Meer dan de helft daarvan kwam van slechts twee partijen: de U.S. National Institutes of Health en de Bill & Melinda Gates Foundation. Europa doet goed mee, maar haalt nog geen 30% van zijn gezamenlijke “fair share”.  

Ter vergelijking:  

Unitaid investeerde 38 miljoen dollar;  

De EU’s AMR Accelerator en EDCTP samen 60 miljoen;  

Nederland haalde slechts 16% van zijn doel (41 miljoen dollar).  

Zoals pleitbezorgers vaak zeggen:  

“Als tbc dezelfde urgentie had gekregen als COVID-19, hadden we nu allang een vaccin gehad.”  

Zij pleiten ervoor dat landen minstens 0,15% van hun nationale onderzoeksbudget aan TB besteden – een norm die India en Zuid-Afrika al halen, maar veel westerse landen nog niet.

De Nederlandse voorsprong

Nederland mag dan klein zijn, maar speelt een grote rol in de internationale tbc-wetenschap.  
Meer dan twintig Nederlandse instellingen en universiteiten werkten de afgelopen tien jaar aan tbc-onderzoek – goed voor ruim 1.000 publicaties en meer dan 50 promoties.  

Een Nederlands visiedocument uit 2014 benoemde vier sterke pijlers die nog steeds overeind staan:  

  1. Fundamenteel onderzoek – hoe mens en bacterie met elkaar interageren;
  2. Epidemiologie – transmissie in kaart brengen en risicogroepen identificeren;
  3. Behandeloptimalisatie – nieuwe regimes testen en verkorten;
  4. Gezondheidssystemen – zorg verbeteren en meer kosten effectief maken.  
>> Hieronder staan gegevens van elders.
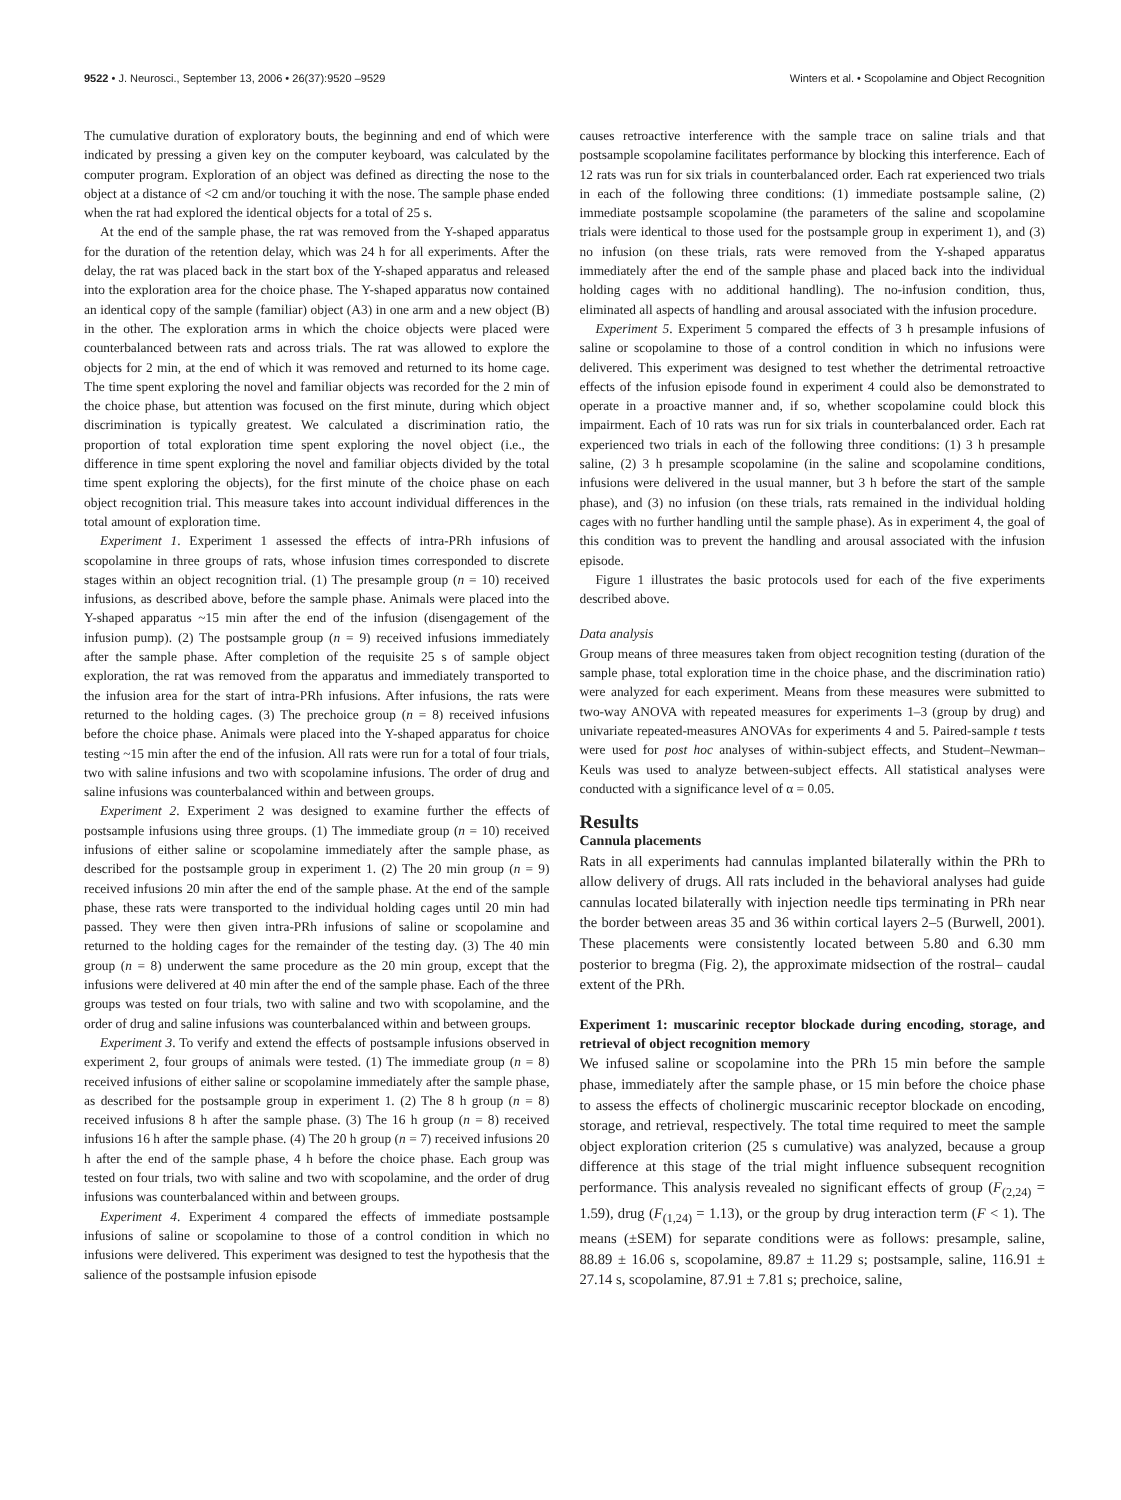9522 • J. Neurosci., September 13, 2006 • 26(37):9520 –9529 Winters et al. • Scopolamine and Object Recognition
The cumulative duration of exploratory bouts, the beginning and end of which were indicated by pressing a given key on the computer keyboard, was calculated by the computer program. Exploration of an object was defined as directing the nose to the object at a distance of <2 cm and/or touching it with the nose. The sample phase ended when the rat had explored the identical objects for a total of 25 s.
At the end of the sample phase, the rat was removed from the Y-shaped apparatus for the duration of the retention delay, which was 24 h for all experiments. After the delay, the rat was placed back in the start box of the Y-shaped apparatus and released into the exploration area for the choice phase. The Y-shaped apparatus now contained an identical copy of the sample (familiar) object (A3) in one arm and a new object (B) in the other. The exploration arms in which the choice objects were placed were counterbalanced between rats and across trials. The rat was allowed to explore the objects for 2 min, at the end of which it was removed and returned to its home cage. The time spent exploring the novel and familiar objects was recorded for the 2 min of the choice phase, but attention was focused on the first minute, during which object discrimination is typically greatest. We calculated a discrimination ratio, the proportion of total exploration time spent exploring the novel object (i.e., the difference in time spent exploring the novel and familiar objects divided by the total time spent exploring the objects), for the first minute of the choice phase on each object recognition trial. This measure takes into account individual differences in the total amount of exploration time.
Experiment 1. Experiment 1 assessed the effects of intra-PRh infusions of scopolamine in three groups of rats, whose infusion times corresponded to discrete stages within an object recognition trial. (1) The presample group (n = 10) received infusions, as described above, before the sample phase. Animals were placed into the Y-shaped apparatus ~15 min after the end of the infusion (disengagement of the infusion pump). (2) The postsample group (n = 9) received infusions immediately after the sample phase. After completion of the requisite 25 s of sample object exploration, the rat was removed from the apparatus and immediately transported to the infusion area for the start of intra-PRh infusions. After infusions, the rats were returned to the holding cages. (3) The prechoice group (n = 8) received infusions before the choice phase. Animals were placed into the Y-shaped apparatus for choice testing ~15 min after the end of the infusion. All rats were run for a total of four trials, two with saline infusions and two with scopolamine infusions. The order of drug and saline infusions was counterbalanced within and between groups.
Experiment 2. Experiment 2 was designed to examine further the effects of postsample infusions using three groups. (1) The immediate group (n = 10) received infusions of either saline or scopolamine immediately after the sample phase, as described for the postsample group in experiment 1. (2) The 20 min group (n = 9) received infusions 20 min after the end of the sample phase. At the end of the sample phase, these rats were transported to the individual holding cages until 20 min had passed. They were then given intra-PRh infusions of saline or scopolamine and returned to the holding cages for the remainder of the testing day. (3) The 40 min group (n = 8) underwent the same procedure as the 20 min group, except that the infusions were delivered at 40 min after the end of the sample phase. Each of the three groups was tested on four trials, two with saline and two with scopolamine, and the order of drug and saline infusions was counterbalanced within and between groups.
Experiment 3. To verify and extend the effects of postsample infusions observed in experiment 2, four groups of animals were tested. (1) The immediate group (n = 8) received infusions of either saline or scopolamine immediately after the sample phase, as described for the postsample group in experiment 1. (2) The 8 h group (n = 8) received infusions 8 h after the sample phase. (3) The 16 h group (n = 8) received infusions 16 h after the sample phase. (4) The 20 h group (n = 7) received infusions 20 h after the end of the sample phase, 4 h before the choice phase. Each group was tested on four trials, two with saline and two with scopolamine, and the order of drug infusions was counterbalanced within and between groups.
Experiment 4. Experiment 4 compared the effects of immediate postsample infusions of saline or scopolamine to those of a control condition in which no infusions were delivered. This experiment was designed to test the hypothesis that the salience of the postsample infusion episode
causes retroactive interference with the sample trace on saline trials and that postsample scopolamine facilitates performance by blocking this interference. Each of 12 rats was run for six trials in counterbalanced order. Each rat experienced two trials in each of the following three conditions: (1) immediate postsample saline, (2) immediate postsample scopolamine (the parameters of the saline and scopolamine trials were identical to those used for the postsample group in experiment 1), and (3) no infusion (on these trials, rats were removed from the Y-shaped apparatus immediately after the end of the sample phase and placed back into the individual holding cages with no additional handling). The no-infusion condition, thus, eliminated all aspects of handling and arousal associated with the infusion procedure.
Experiment 5. Experiment 5 compared the effects of 3 h presample infusions of saline or scopolamine to those of a control condition in which no infusions were delivered. This experiment was designed to test whether the detrimental retroactive effects of the infusion episode found in experiment 4 could also be demonstrated to operate in a proactive manner and, if so, whether scopolamine could block this impairment. Each of 10 rats was run for six trials in counterbalanced order. Each rat experienced two trials in each of the following three conditions: (1) 3 h presample saline, (2) 3 h presample scopolamine (in the saline and scopolamine conditions, infusions were delivered in the usual manner, but 3 h before the start of the sample phase), and (3) no infusion (on these trials, rats remained in the individual holding cages with no further handling until the sample phase). As in experiment 4, the goal of this condition was to prevent the handling and arousal associated with the infusion episode.
Figure 1 illustrates the basic protocols used for each of the five experiments described above.
Data analysis
Group means of three measures taken from object recognition testing (duration of the sample phase, total exploration time in the choice phase, and the discrimination ratio) were analyzed for each experiment. Means from these measures were submitted to two-way ANOVA with repeated measures for experiments 1–3 (group by drug) and univariate repeated-measures ANOVAs for experiments 4 and 5. Paired-sample t tests were used for post hoc analyses of within-subject effects, and Student–Newman–Keuls was used to analyze between-subject effects. All statistical analyses were conducted with a significance level of α = 0.05.
Results
Cannula placements
Rats in all experiments had cannulas implanted bilaterally within the PRh to allow delivery of drugs. All rats included in the behavioral analyses had guide cannulas located bilaterally with injection needle tips terminating in PRh near the border between areas 35 and 36 within cortical layers 2–5 (Burwell, 2001). These placements were consistently located between 5.80 and 6.30 mm posterior to bregma (Fig. 2), the approximate midsection of the rostral– caudal extent of the PRh.
Experiment 1: muscarinic receptor blockade during encoding, storage, and retrieval of object recognition memory
We infused saline or scopolamine into the PRh 15 min before the sample phase, immediately after the sample phase, or 15 min before the choice phase to assess the effects of cholinergic muscarinic receptor blockade on encoding, storage, and retrieval, respectively. The total time required to meet the sample object exploration criterion (25 s cumulative) was analyzed, because a group difference at this stage of the trial might influence subsequent recognition performance. This analysis revealed no significant effects of group (F<sub>(2,24)</sub> = 1.59), drug (F<sub>(1,24)</sub> = 1.13), or the group by drug interaction term (F < 1). The means (±SEM) for separate conditions were as follows: presample, saline, 88.89 ± 16.06 s, scopolamine, 89.87 ± 11.29 s; postsample, saline, 116.91 ± 27.14 s, scopolamine, 87.91 ± 7.81 s; prechoice, saline,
Vandaag leveren Nederlandse teams bijdragen aan vaccins, diagnostiek, geneesmiddelenontwikkeling, modellering en implementatieonderzoek. Via organisaties als het KNCV Tuberculosefonds, KIT, Radboud UMC en Amsterdam UMC reikt de Nederlandse invloed tot ver buiten de landsgrenzen. Nederland blinkt vooral uit in fundamentele tbc-biologie, geleid door LUMC, Radboud UMC en Amsterdam UMC.  

Transmissieonderzoek en modellering worden gedreven door Erasmus MC, KIT, RIVM en KNCV.  

Behandeloptimalisatie loopt van lab tot kliniek — van Radboud UMC tot UMCG.  

Implementatieonderzoek en beleidstoepassing vinden hun thuis bij KIT en KNCV.  

Tijd voor hernieuwde investering

Zonder extra financiering zullen de tbc-doelen voor 2030 buiten bereik blijven. De wetenschappelijke routekaart ligt klaar – wat nog ontbreekt, is politieke en financiële daadkracht.  

Voor Nederland betekent dat: bouwen op bestaande kracht en investeren in de toekomst. Daarmee kan het land zijn leidende rol behouden in diagnostiek, behandeling en vaccinontwikkeling.  

De coronapandemie bewees dat wanneer wetenschap voldoende wordt gefinancierd, wonderen binnen maanden mogelijk zijn.   

Tuberculose – een ziekte ouder dan de mensheid zelf – verdient dezelfde urgentie.